TASK ITEM - Copy exactly, from the beginning of the material below, every line up to and including the one holding "Mieszko Weltrowski, Vasyl Kyrnys", with the pictures left out.

LISTED RECORDS -
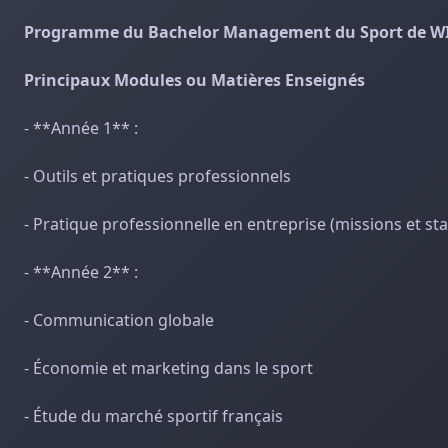
Programme du Bachelor Management du Sport de WI
Principaux Modules ou Matières Enseignés
- **Année 1** :
- Outils et pratiques professionnels
- Pratique professionnelle en entreprise (missions et st
- **Année 2** :
- Communication globale
- Économie et marketing dans le sport
- Étude du marché sportif français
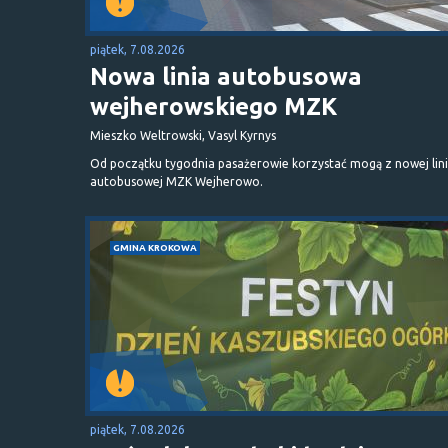
piątek, 7.08.2026
Nowa linia autobusowa
wejherowskiego MZK
Mieszko Weltrowski, Vasyl Kyrnys
Od początku tygodnia pasażerowie korzystać mogą z nowej lini
autobusowej MZK Wejherowo.
GMINA KROKOWA
piątek, 7.08.2026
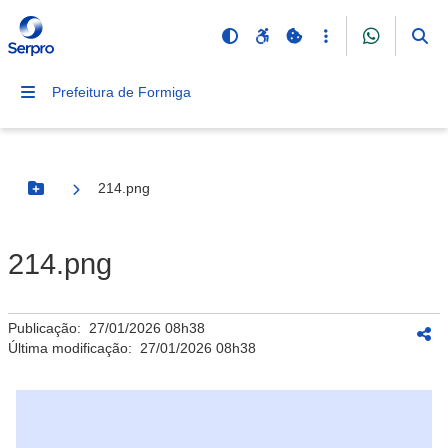
Prefeitura de Formiga
214.png
Botão Menu
214.png
Publicação:
27/01/2026 08h38
Última modificação:
27/01/2026 08h38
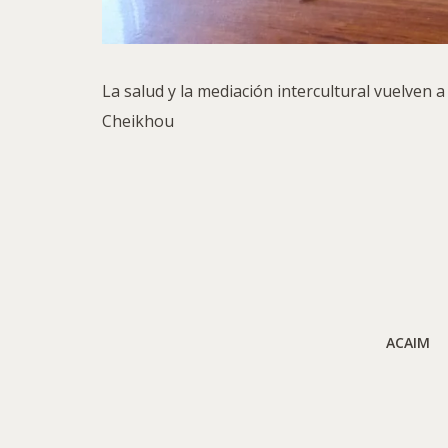
La salud y la mediación intercultural vuelven a
Cheikhou
ACAIM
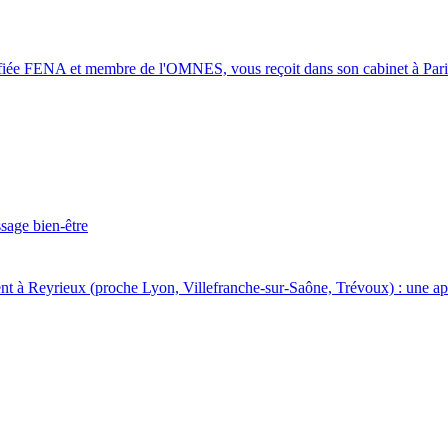
rtifiée FENA et membre de l'OMNES, vous reçoit dans son cabinet à Pari
sage bien-être
nt à Reyrieux (proche Lyon, Villefranche-sur-Saône, Trévoux) : une app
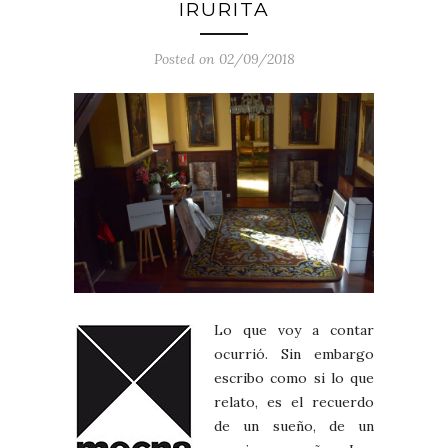
IRURITA
Posted on 02/09/2018
Lo que voy a contar
ocurrió. Sin embargo
escribo como si lo que
relato, es el recuerdo
de un sueño, de un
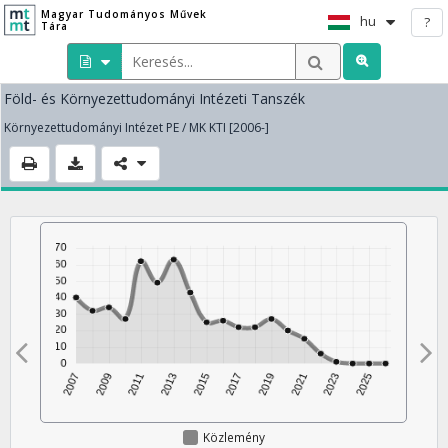
Magyar Tudományos Művek
hu
?
Tára
Föld- és Környezettudományi Intézeti Tanszék
Környezettudományi Intézet PE / MK KTI [2006-]
Közlemény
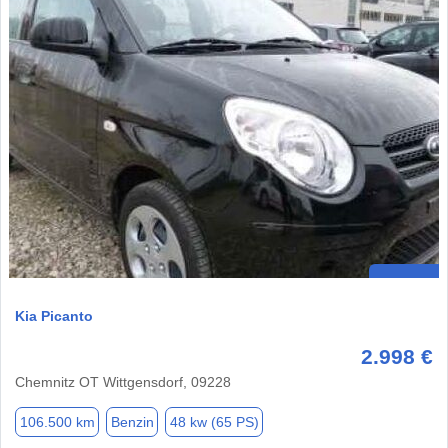
Kia Picanto
2.998 €
Chemnitz OT Wittgensdorf, 09228
106.500 km
Benzin
48 kw (65 PS)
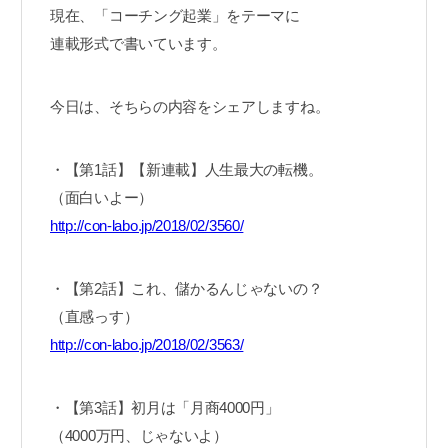
現在、「コーチング起業」をテーマに
連載形式で書いています。
今日は、そちらの内容をシェアしますね。
・【第1話】【新連載】人生最大の転機。
（面白いよー）
http://con-labo.jp/2018/02/3560/
・【第2話】これ、儲かるんじゃないの？
（直感っす）
http://con-labo.jp/2018/02/3563/
・【第3話】初月は「月商4000円」
（4000万円、じゃないよ）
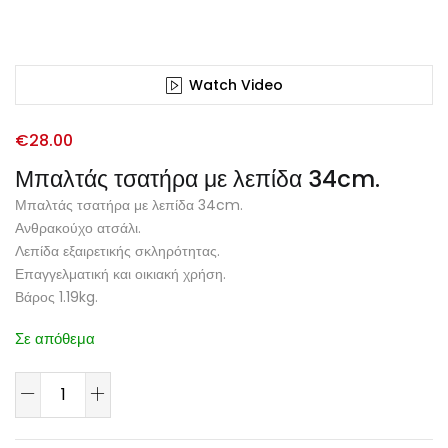
Watch Video
€
28.00
Μπαλτάς τσατήρα με λεπίδα 34cm.
Μπαλτάς τσατήρα με λεπίδα 34cm.
Ανθρακούχο ατσάλι.
Λεπίδα εξαιρετικής σκληρότητας.
Επαγγελματική και οικιακή χρήση.
Βάρος 1.19kg.
Σε απόθεμα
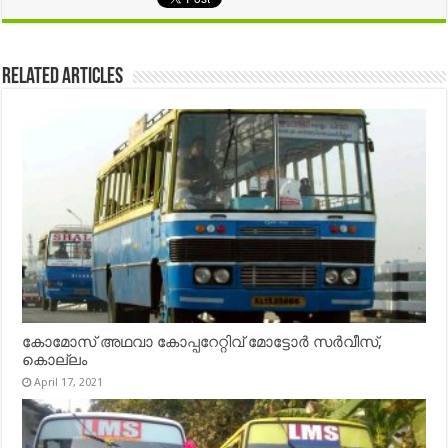
Related Articles
കോമോസ് അഥവാ കോപ്പറേറ്റിവ് മോട്ടോര്‍ സര്‍വീസ്,
കൊല്ലം
April 17, 2021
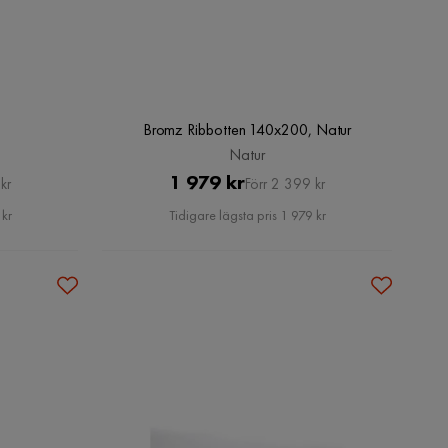
Bromz Ribbotten 140x200, Natur
Natur
Pris
Original
1 979 kr
kr
Förr 2 399 kr
Pris
 kr
Tidigare lägsta pris 1 979 kr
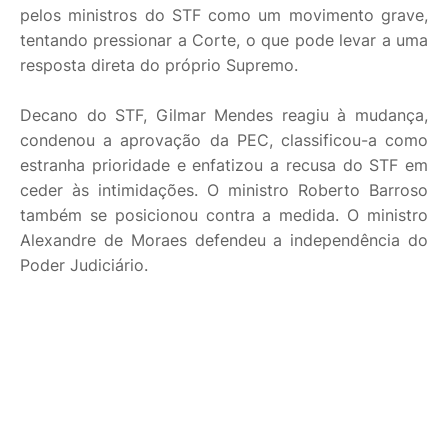
pelos ministros do STF como um movimento grave,
tentando pressionar a Corte, o que pode levar a uma
resposta direta do próprio Supremo.
Decano do STF, Gilmar Mendes reagiu à mudança,
condenou a aprovação da PEC, classificou-a como
estranha prioridade e enfatizou a recusa do STF em
ceder às intimidações. O ministro Roberto Barroso
também se posicionou contra a medida. O ministro
Alexandre de Moraes defendeu a independência do
Poder Judiciário.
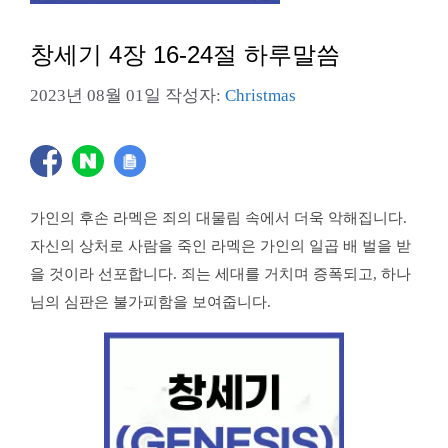
창세기 4장 16-24절 하루말씀
2023년 08월 01일
작성자:
Christmas
가인의 후손 라멕은 죄의 대물림 속에서 더욱 악해집니다.
자신의 상처로 사람을 죽인 라멕은 가인의 일곱 배 벌을 받
을 것이라 선포합니다. 죄는 세대를 거치며 증폭되고, 하나
님의 심판은 불가피함을 보여줍니다.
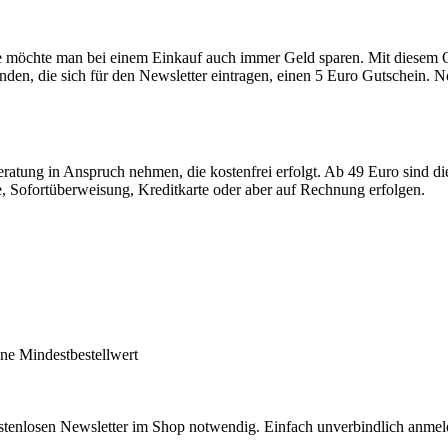
de möchte man bei einem Einkauf auch immer Geld sparen. Mit diesem On
Kunden, die sich für den Newsletter eintragen, einen 5 Euro Gutschei
ratung in Anspruch nehmen, die kostenfrei erfolgt. Ab 49 Euro sind d
, Sofortüberweisung, Kreditkarte oder aber auf Rechnung erfolgen.
e Mindestbestellwert
stenlosen Newsletter im Shop notwendig. Einfach unverbindlich anmel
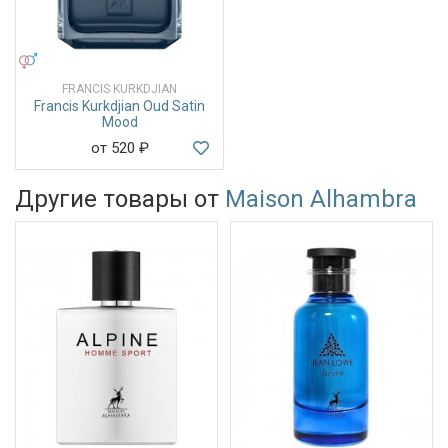
УНИСЕКС
FRANCIS KURKDJIAN
Francis Kurkdjian Oud Satin
Mood
от 520
₽
Другие товары от
Maison Alhambra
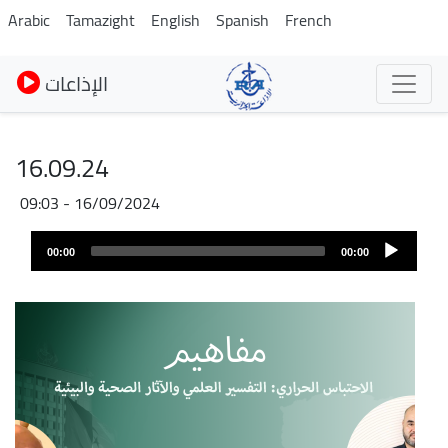
Pasar
Arabic
Tamazight
English
Spanish
French
al
contenido
الإذاعات
principal
16.09.24
16/09/2024 - 09:03
Audio
00:00
00:00
layer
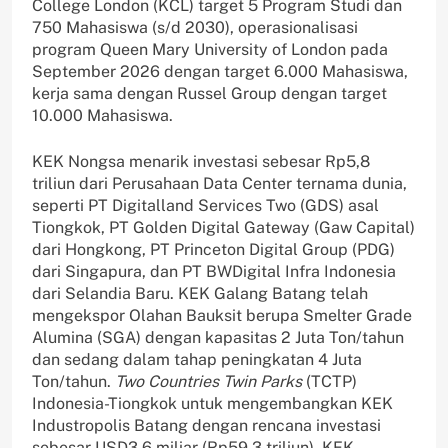
College London (KCL) target 5 Program Studi dan
750 Mahasiswa (s/d 2030), operasionalisasi
program Queen Mary University of London pada
September 2026 dengan target 6.000 Mahasiswa,
kerja sama dengan Russel Group dengan target
10.000 Mahasiswa.
KEK Nongsa menarik investasi sebesar Rp5,8
triliun dari Perusahaan Data Center ternama dunia,
seperti PT Digitalland Services Two (GDS) asal
Tiongkok, PT Golden Digital Gateway (Gaw Capital)
dari Hongkong, PT Princeton Digital Group (PDG)
dari Singapura, dan PT BWDigital Infra Indonesia
dari Selandia Baru. KEK Galang Batang telah
mengekspor Olahan Bauksit berupa Smelter Grade
Alumina (SGA) dengan kapasitas 2 Juta Ton/tahun
dan sedang dalam tahap peningkatan 4 Juta
Ton/tahun.
Two Countries Twin Parks
(TCTP)
Indonesia-Tiongkok untuk mengembangkan KEK
Industropolis Batang dengan rencana investasi
sebesar USD3,6 miliar (Rp59,3 triliun). KEK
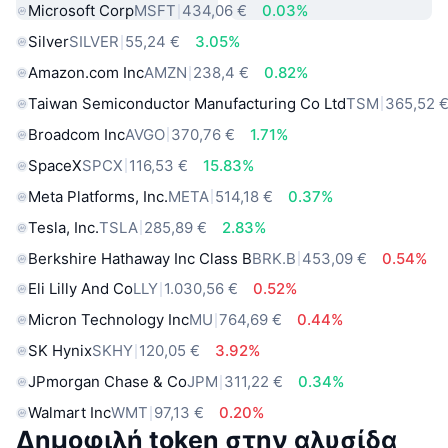
Microsoft Corp
MSFT
434,06 €
0.03%
Silver
SILVER
55,24 €
3.05%
Amazon.com Inc
AMZN
238,4 €
0.82%
Taiwan Semiconductor Manufacturing Co Ltd
TSM
365,52 
Broadcom Inc
AVGO
370,76 €
1.71%
SpaceX
SPCX
116,53 €
15.83%
Meta Platforms, Inc.
META
514,18 €
0.37%
Tesla, Inc.
TSLA
285,89 €
2.83%
Berkshire Hathaway Inc Class B
BRK.B
453,09 €
0.54%
Eli Lilly And Co
LLY
1.030,56 €
0.52%
Micron Technology Inc
MU
764,69 €
0.44%
SK Hynix
SKHY
120,05 €
3.92%
JPmorgan Chase & Co
JPM
311,22 €
0.34%
Walmart Inc
WMT
97,13 €
0.20%
Δημοφιλή token στην αλυσίδα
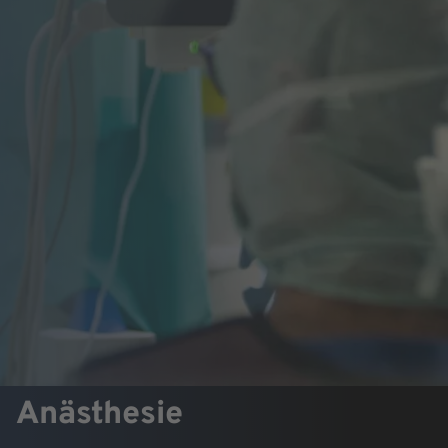
Anästhesie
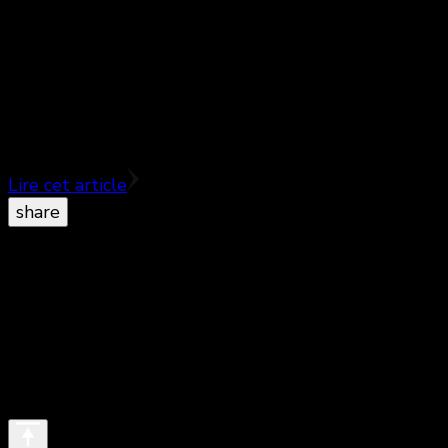
Une très jolie comédie française qui ne manque pas
de panache. ♥♥♥½ En 2012, on a beaucoup loué le
retour au premier plan des comédies françaises (ce
…
Lire cet article
share
© Copyright 2026
. All Rights Reserved.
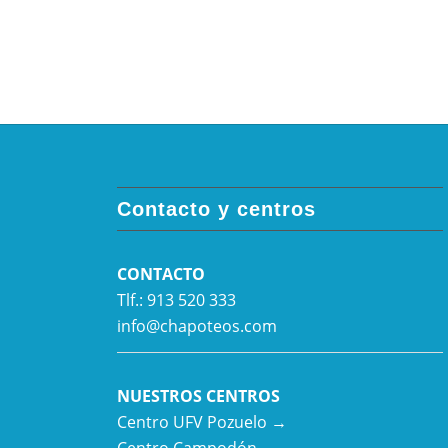
Contacto y centros
CONTACTO
Tlf.: 913 520 333
info@chapoteos.com
NUESTROS CENTROS
Centro UFV Pozuelo →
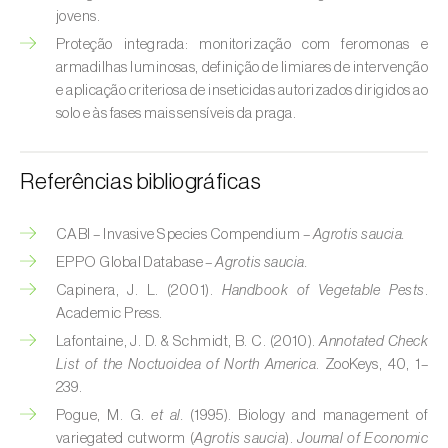
jovens.
Cobrilha-da-cortiça (
Coroebus undatus
)
Proteção integrada: monitorização com feromonas e
armadilhas luminosas, definição de limiares de intervenção
Cochonilha-algodão-da-vinha (
Planococcus
e aplicação criteriosa de inseticidas autorizados dirigidos ao
ficus
)
solo e às fases mais sensíveis da praga.
Cochonilha-da-amoreira (
Pseudaulacaspis
pentagona
)
Referências bibliográficas
Cochonilha-de-cauda-comprida
CABI – Invasive Species Compendium –
Agrotis saucia.
(
Pseudococcus longispinus
)
EPPO Global Database –
Agrotis saucia.
Cochonilha-de-Comstock (
Pseudococcus
Capinera, J. L. (2001).
Handbook of Vegetable Pests
.
comstocki
)
Academic Press.
Lafontaine, J. D. & Schmidt, B. C. (2010).
Annotated Check
Cochonilha-de-São-José (
Quadraspidiotus
List of the Noctuoidea of North America
. ZooKeys, 40, 1–
(= Diaspidiotus) perniciosus
)
239.
Pogue, M. G.
et al.
(1995). Biology and management of
Cochonilha-dos-citrinos (
Planococcus citri
)
variegated cutworm (
Agrotis saucia
).
Journal of Economic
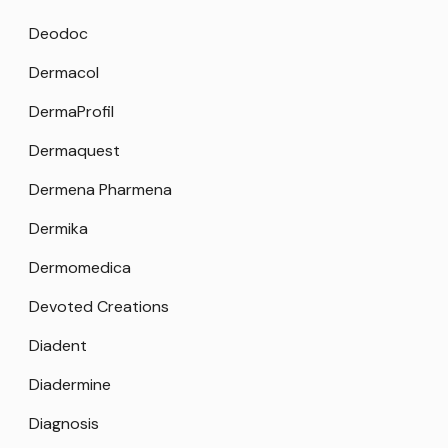
Deodoc
Dermacol
DermaProfil
Dermaquest
Dermena Pharmena
Dermika
Dermomedica
Devoted Creations
Diadent
Diadermine
Diagnosis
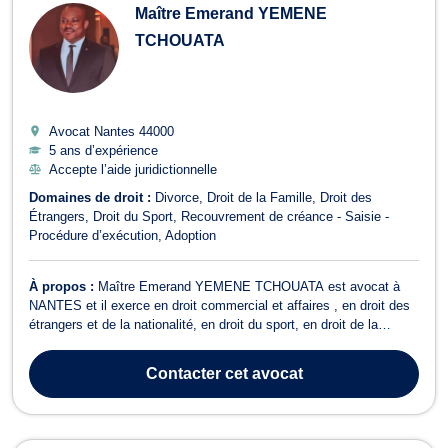
Maître Emerand YEMENE
TCHOUATA
Avocat Nantes
44000
5 ans d’expérience
Accepte l’aide juridictionnelle
Domaines de droit :
Divorce
Droit de la Famille
Droit des
Étrangers
Droit du Sport
Recouvrement de créance - Saisie -
Procédure d’exécution
Adoption
À propos :
Maître Emerand YEMENE TCHOUATA est avocat à
NANTES et il exerce en droit commercial et affaires , en droit des
étrangers et de la nationalité, en droit du sport, en droit de la
famille, ainsi qu’en recouvrement de créance, saisie et procédure
d’exécution. D’abord, concernant le droit commercial, des affaires ,
Contacter
cet avocat
cet avocat es...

EXPECTED ANSWER -
Programme du Bachelor Management du Sport de WI
Principaux Modules ou Matières Enseignés
- **Année 1** :
- Outils et pratiques professionnels
- Pratique professionnelle en entreprise (missions et st
- **Année 2** :
- Communication globale
- Économie et marketing dans le sport
- Étude du marché sportif français
piątek, 7.08.2026
Nowa linia autobusowa
wejherowskiego MZK
Mieszko Weltrowski, Vasyl Kyrnys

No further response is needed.